I have been musing a bit this morning about the impact of the cost of money for nuclear projects in the United States compared to the cost of money for other energy investments. I have a spreadsheet model that I built based on the methodology described in Appendix 5.A — Calculation of the Levelized Cost of Electricity of the MIT Future of Nuclear Power study.
Though I do not know ALL of the required input numbers, I can make some educated guesses based on published information. I thought it might be a useful exercise to determine just how large an impact an $880 million credit subsidy cost would have on the economics of the Calvert Cliffs Unit 3 nuclear power plant project.
Here are the assumptions that I made, just in case someone wants to check my math or challenge the basis for the numbers I chose.
Model Variables
| Overnight cost ($/kWe) | 6500 |
| construction time (years) | 5 |
| Total construction cost ($/kWe) | 6126 |
| Debt fraction of initial investment (%) | 80 |
| Equity fraction of initial investment (%) | 20 |
| Nominal cost of debt (%) | 4 |
| Nominal cost of equity (%) | 10 |
| Plant life (years) | 40 |
| Plant net capacity (Mwe) | 1600 |
| Capacity factor (%) | 85 |
| Marginal composite corporate income tax rate (%) | 39 |
| Heat rate (BTU/kWh) | 10400 |
| Unit cost of fuel ($/mmBTU) (not including disposal) | 0.39 |
| Nuclear waste fee (mills/Kwh) | 1 |
| real fuel escalation | 0.5 |
| Fixed O&M ($/kWe/yr) | 47 |
| Variable O&M (mills/kWh) | 8 |
| Incremental capital costs ($/kWe/yr) | 20 |
| Decommissioning cost ($million/GWe capacity) | 2000 |
| Carbon emissions tax ($/tonne-C) | 0 |
| assumed rate of inflation (%) | 2 |
| Debt term | 15 |
| Assumed rate of electricity price inflation (%) | 0.500 |
| Depreciation schedule | 15 year MARCS |
Using all of those assumptions, I computed that the sales price for electricity required would be about 10.7 cents per kilowatt hour at the time that the plant started operating, assuming that the credit subsidy cost was zero. With a credit subsidy cost of $880 million, required to be paid at the beginning of the loan period when construction begins, the electricity price needed for exactly the same return on invested capital would increase to 13.85 cents per kilowatt hour. That represents a 30% price increase completely due to the cost of paying for loan insurance.

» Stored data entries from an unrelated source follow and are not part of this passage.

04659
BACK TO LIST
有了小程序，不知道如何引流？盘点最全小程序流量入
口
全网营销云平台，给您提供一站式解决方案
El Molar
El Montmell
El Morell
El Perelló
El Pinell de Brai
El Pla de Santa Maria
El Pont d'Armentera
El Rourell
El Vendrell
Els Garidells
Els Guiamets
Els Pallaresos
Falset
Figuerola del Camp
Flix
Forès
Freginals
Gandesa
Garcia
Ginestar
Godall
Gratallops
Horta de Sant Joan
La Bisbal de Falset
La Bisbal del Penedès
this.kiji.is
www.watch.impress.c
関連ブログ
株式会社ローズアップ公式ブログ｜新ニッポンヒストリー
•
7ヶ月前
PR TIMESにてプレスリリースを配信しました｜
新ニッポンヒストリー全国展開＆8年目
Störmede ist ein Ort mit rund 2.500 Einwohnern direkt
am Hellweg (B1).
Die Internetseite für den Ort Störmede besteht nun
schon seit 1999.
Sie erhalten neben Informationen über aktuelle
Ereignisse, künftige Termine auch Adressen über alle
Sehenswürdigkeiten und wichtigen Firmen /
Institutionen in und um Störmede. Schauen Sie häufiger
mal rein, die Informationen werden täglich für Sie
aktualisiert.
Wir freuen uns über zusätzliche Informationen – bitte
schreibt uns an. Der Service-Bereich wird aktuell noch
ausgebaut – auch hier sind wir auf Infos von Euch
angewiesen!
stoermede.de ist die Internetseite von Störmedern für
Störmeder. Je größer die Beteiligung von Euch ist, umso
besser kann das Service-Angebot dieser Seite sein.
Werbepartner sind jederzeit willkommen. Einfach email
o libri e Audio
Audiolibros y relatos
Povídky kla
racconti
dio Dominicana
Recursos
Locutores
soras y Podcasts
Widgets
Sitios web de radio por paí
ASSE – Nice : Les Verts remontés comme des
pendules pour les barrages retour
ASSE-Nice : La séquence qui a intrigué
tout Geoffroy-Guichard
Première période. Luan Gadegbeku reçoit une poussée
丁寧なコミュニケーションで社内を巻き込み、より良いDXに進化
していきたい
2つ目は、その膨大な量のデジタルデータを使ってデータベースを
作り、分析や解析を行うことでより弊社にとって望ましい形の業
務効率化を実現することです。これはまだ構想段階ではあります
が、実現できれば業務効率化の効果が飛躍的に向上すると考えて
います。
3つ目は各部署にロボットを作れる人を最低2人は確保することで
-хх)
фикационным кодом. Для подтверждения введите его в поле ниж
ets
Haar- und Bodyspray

(Aside: These numbers are not levelized cost of electricity. They are the prices required to produce free cash flow providing a 10% return on invested capital in year 2 of the project. Due to the effects of depreciation on reported profits, the ROE based on after tax profits is lower during the first 15 years than the ROE based on free cash flow.

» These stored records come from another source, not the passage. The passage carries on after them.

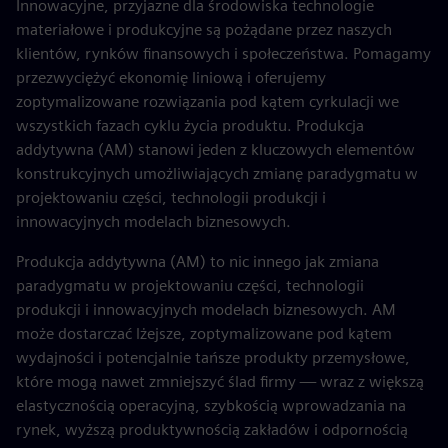
Innowacyjne, przyjazne dla środowiska technologie
materiałowe i produkcyjne są pożądane przez naszych
klientów, rynków finansowych i społeczeństwa. Pomagamy
przezwyciężyć ekonomię liniową i oferujemy
zoptymalizowane rozwiązania pod kątem cyrkulacji we
wszystkich fazach cyklu życia produktu. Produkcja
addytywna (AM) stanowi jeden z kluczowych elementów
konstrukcyjnych umożliwiających zmianę paradygmatu w
projektowaniu części, technologii produkcji i
innowacyjnych modelach biznesowych.
Produkcja addytywna (AM) to nic innego jak zmiana
paradygmatu w projektowaniu części, technologii
produkcji i innowacyjnych modelach biznesowych. AM
może dostarczać lżejsze, zoptymalizowane pod kątem
wydajności i potencjalnie tańsze produkty przemysłowe,
które mogą nawet zmniejszyć ślad firmy — wraz z większą
elastycznością operacyjną, szybkością wprowadzania na
rynek, wyższą produktywnością zakładów i odpornością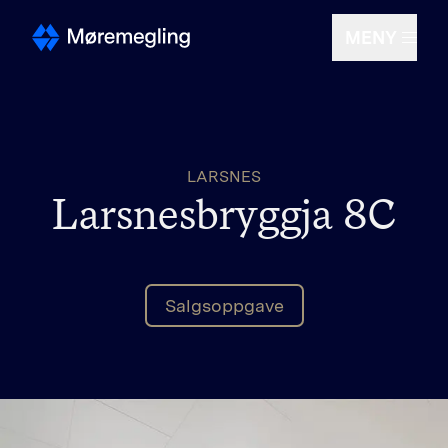
MENY
Selge
LARSNES
Kjøpe
Larsnesbryggja 8C
Om oss
Salgsoppgave
Finn megler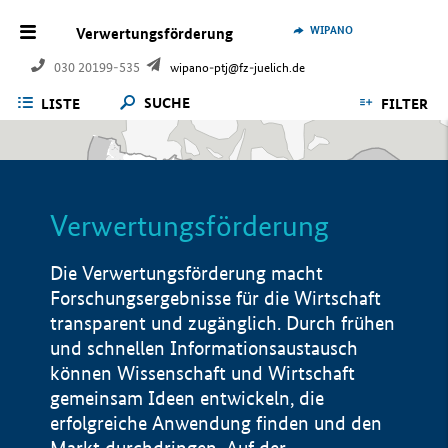
WIPANO
Verwertungsförderung
030 20199-535
wipano-ptj@fz-juelich.de
SUCHE
LISTE
FILTER
Verwertungsförderung
Die Verwertungsförderung macht
Forschungsergebnisse für die Wirtschaft
transparent und zugänglich. Durch frühen
und schnellen Informationsaustausch
können Wissenschaft und Wirtschaft
gemeinsam Ideen entwickeln, die
erfolgreiche Anwendung finden und den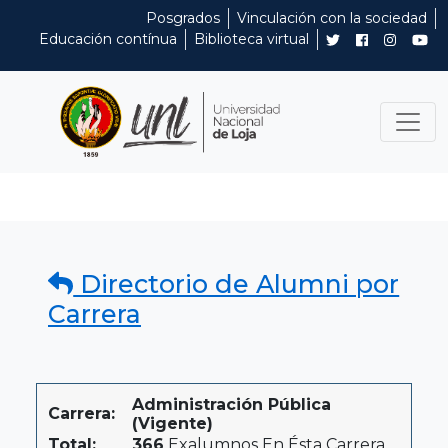
Posgrados
Vinculación con la sociedad
Educación contínua
Biblioteca virtual
Directorio de Alumni por
Carrera
Administración Pública
Carrera:
(Vigente)
Total:
366
Exalumnos En Ésta Carrera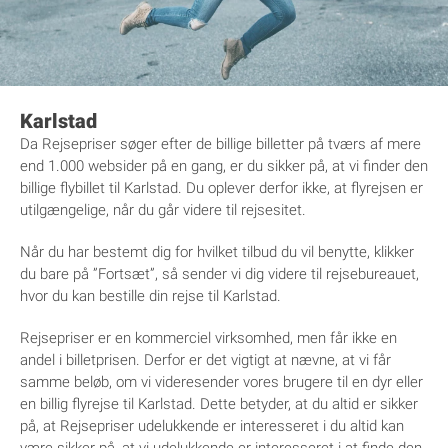
Karlstad
Da Rejsepriser søger efter de billige billetter på tværs af mere
end 1.000 websider på en gang, er du sikker på, at vi finder den
billige flybillet til Karlstad. Du oplever derfor ikke, at flyrejsen er
utilgængelige, når du går videre til rejsesitet.
Når du har bestemt dig for hvilket tilbud du vil benytte, klikker
du bare på ”Fortsæt”, så sender vi dig videre til rejsebureauet,
hvor du kan bestille din rejse til Karlstad.
Rejsepriser er en kommerciel virksomhed, men får ikke en
andel i billetprisen. Derfor er det vigtigt at nævne, at vi får
samme beløb, om vi videresender vores brugere til en dyr eller
en billig flyrejse til Karlstad. Dette betyder, at du altid er sikker
på, at Rejsepriser udelukkende er interesseret i du altid kan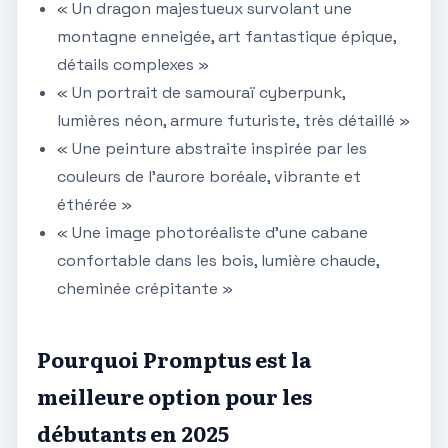
« Un dragon majestueux survolant une
montagne enneigée, art fantastique épique,
détails complexes »
« Un portrait de samouraï cyberpunk,
lumières néon, armure futuriste, très détaillé »
« Une peinture abstraite inspirée par les
couleurs de l'aurore boréale, vibrante et
éthérée »
« Une image photoréaliste d'une cabane
confortable dans les bois, lumière chaude,
cheminée crépitante »
Pourquoi Promptus est la
meilleure option pour les
débutants en 2025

Once depreciation is complete and the loans are repaid, ROE on profit and free cash flow are equal to each other and increase to about 21% in the case of no CSC and a lower 17% (with 30% higher electricity prices) in the case where the CSC was imposed using the above assumptions. End Aside.)
I am not advocating that the CSC should be zero; I am trying to illustrate the effect of the proposed fee on the price of electricity.

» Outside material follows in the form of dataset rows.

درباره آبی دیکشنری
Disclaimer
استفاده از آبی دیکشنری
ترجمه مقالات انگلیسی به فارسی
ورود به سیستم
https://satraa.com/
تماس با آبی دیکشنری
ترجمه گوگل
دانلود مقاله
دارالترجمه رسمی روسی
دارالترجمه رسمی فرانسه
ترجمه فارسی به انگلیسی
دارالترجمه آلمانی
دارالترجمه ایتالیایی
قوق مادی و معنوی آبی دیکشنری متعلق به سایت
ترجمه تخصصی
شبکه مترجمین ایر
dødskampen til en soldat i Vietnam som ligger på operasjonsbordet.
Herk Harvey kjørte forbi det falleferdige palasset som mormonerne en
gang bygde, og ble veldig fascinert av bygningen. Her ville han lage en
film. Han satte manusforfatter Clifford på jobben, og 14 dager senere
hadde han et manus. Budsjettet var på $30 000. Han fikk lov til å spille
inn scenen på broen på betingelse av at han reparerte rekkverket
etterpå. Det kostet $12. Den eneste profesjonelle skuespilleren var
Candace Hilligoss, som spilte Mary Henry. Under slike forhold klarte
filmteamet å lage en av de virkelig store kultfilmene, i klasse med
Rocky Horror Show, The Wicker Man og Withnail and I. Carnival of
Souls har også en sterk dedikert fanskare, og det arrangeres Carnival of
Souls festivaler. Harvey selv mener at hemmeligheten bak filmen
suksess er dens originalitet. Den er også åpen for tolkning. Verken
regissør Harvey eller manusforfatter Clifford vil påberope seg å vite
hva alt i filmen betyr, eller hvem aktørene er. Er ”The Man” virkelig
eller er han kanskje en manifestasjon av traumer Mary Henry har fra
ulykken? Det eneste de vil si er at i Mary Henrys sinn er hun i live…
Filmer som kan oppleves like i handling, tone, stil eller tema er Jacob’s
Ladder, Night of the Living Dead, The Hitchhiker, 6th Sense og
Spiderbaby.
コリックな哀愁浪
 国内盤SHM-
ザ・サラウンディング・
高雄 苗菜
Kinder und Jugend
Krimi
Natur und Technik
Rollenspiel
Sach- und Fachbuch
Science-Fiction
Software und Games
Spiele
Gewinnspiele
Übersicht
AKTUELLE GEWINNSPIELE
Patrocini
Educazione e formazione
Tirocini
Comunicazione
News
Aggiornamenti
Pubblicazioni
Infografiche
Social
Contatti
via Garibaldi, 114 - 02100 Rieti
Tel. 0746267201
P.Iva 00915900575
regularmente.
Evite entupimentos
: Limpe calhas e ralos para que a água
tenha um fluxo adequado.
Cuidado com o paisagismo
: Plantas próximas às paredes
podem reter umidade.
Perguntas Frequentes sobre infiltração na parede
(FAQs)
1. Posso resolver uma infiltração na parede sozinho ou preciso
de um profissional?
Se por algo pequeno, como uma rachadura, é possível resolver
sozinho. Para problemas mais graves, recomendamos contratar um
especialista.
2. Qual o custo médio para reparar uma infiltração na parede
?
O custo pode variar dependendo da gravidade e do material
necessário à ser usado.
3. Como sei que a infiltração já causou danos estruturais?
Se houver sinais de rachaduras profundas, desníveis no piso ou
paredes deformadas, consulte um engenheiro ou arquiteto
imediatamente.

Since Constellation Energy is not a regulated monopoly utility with a guaranteed customer base, the sales price of electricity cannot be fixed to provide a given rate of return. The company would have to compete in the open market to sell its product at whatever the going rate would be.
Like other companies that sell their products in unregulated markets, Constellation would have the option of accepting lower margins in order to maintain sales volume. However, Constellation, like any other company, has a limited amount of capital to invest and a limited amount of managerial attention that can be applied to capital investments. It is not hard to see why model results like this would cause the company's board of directors to determine that they have less risky investments available.
In a rank ordering of available investment opportunities, this particular project would have fallen quite far down on the list, especially after a long period of fruitless negotiation. The recent announcements by DOE and OMB officials that express surprise merely indicate a lack of ability to read the handwriting on the wall. It is hard to believe that anyone would fail to understand that the company did all they could - even to the extent of obtaining a hearing on the topic with pointed questioning by the Senate Energy and Natural Resources committee.
Please do not read this as uncritical defense of Constellation Energy. It is also not a political commentary. I will take the OMB evaluators at their word and assume that the structure of the project as a merchant power plant without a guaranteed power purchase agreement is responsible for the high level of project risk that led to the associated fee computation result.
The point is that the story helps to illustrate why many observers have come to the conclusion that electricity is too important to the functioning of modern societies to be left up to market forces. That is especially true when it takes so long to build the most promising types of new generating capacity. The short term nature of market trading does not contain the mechanisms required to support the long range planning and sustained effort required for a reliable electrical power grid.
For the past several years, the Maryland government has debated the issue of regulating electrical power production again. Perhaps it is time to recognize that the effort needs to move forward. Regulation would alleviate the concerns about the financial risk associated with market generators building very large projects that take a half a decade or more to construct and put into operation.